TEXT BLOCK —
--- START ---
Thread: Random pg_upgrade 004_subscription test failure on drongo

Random pg_upgrade 004_subscription test failure on drongo

From
vignesh C
Date:
Hi,

In one of the recent buildfarm runs, the test
pg_upgrade/004_subscription test fails at [1].
It has failed with the following:
Restoring database schemas in the new cluster
*failure*

Consult the last few lines of

"C:/prog/bf/root/HEAD/pgsql.build/testrun/pg_upgrade/004_subscription/data/t_004_subscription_new_sub_data/pgdata/pg_upgrade_output.d/20250310T194018.517/log/pg_upgrade_dump_1.log"
for
the probable cause of the failure.
Failure, exiting

Unfortunately we don't have pg_upgrade_output.d contents in buildfarm
to see what is the exact reason.
I checked old buildfarm failures and found a similar failure in drongo
for pg_upgarde/003_logical_slots at [2].

The test failure can happen because of the reason mentioned at [3] and [6].
I'm just requoting the contents from there, if you have checked [3]
and [6] skip the below contents:
---------------------------------------------
The failure reason for the earlier failure was found to be:
According to it, the TRUNCATE command seemed to be failed due to a
"File exists" error.
--- END ---
AIM OF THE TASK —
Answer these questions using the pg_upgrade test failure thread above.
1. Which test failed in the recent buildfarm run?
2. What step was being carried out when the failure was reported?
3. What error did the TRUNCATE command seem to fail with in the earlier failure?

SUPPLIED INFORMATION —
--- START ---
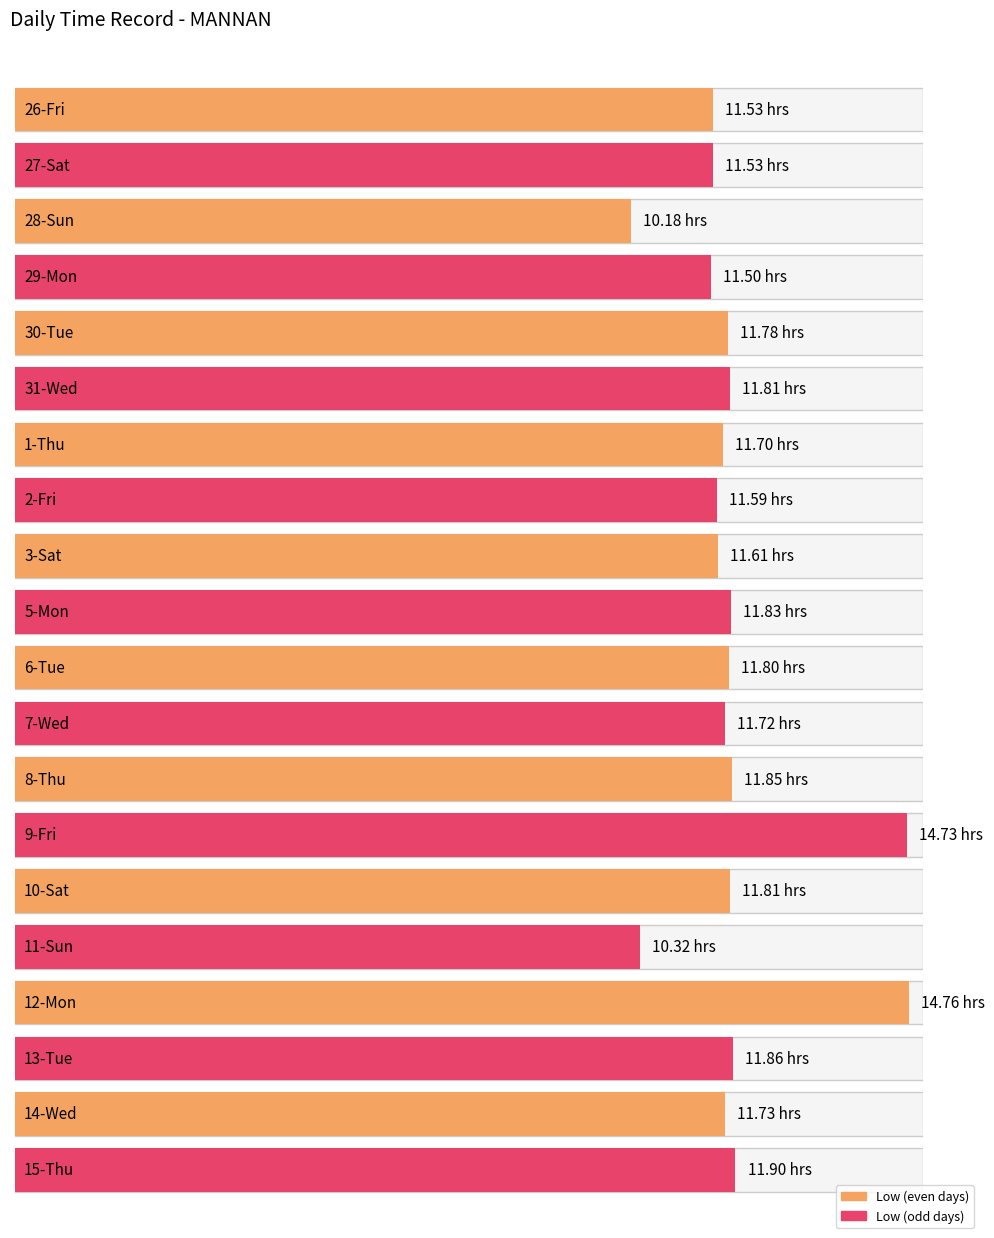

What is the label of the 7th bar from the left?

1-Thu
--- END ---
EXERCISE ANSWER —
1. pg_upgrade/004_subscription
2. Restoring database schemas in the new cluster
3. A "File exists" error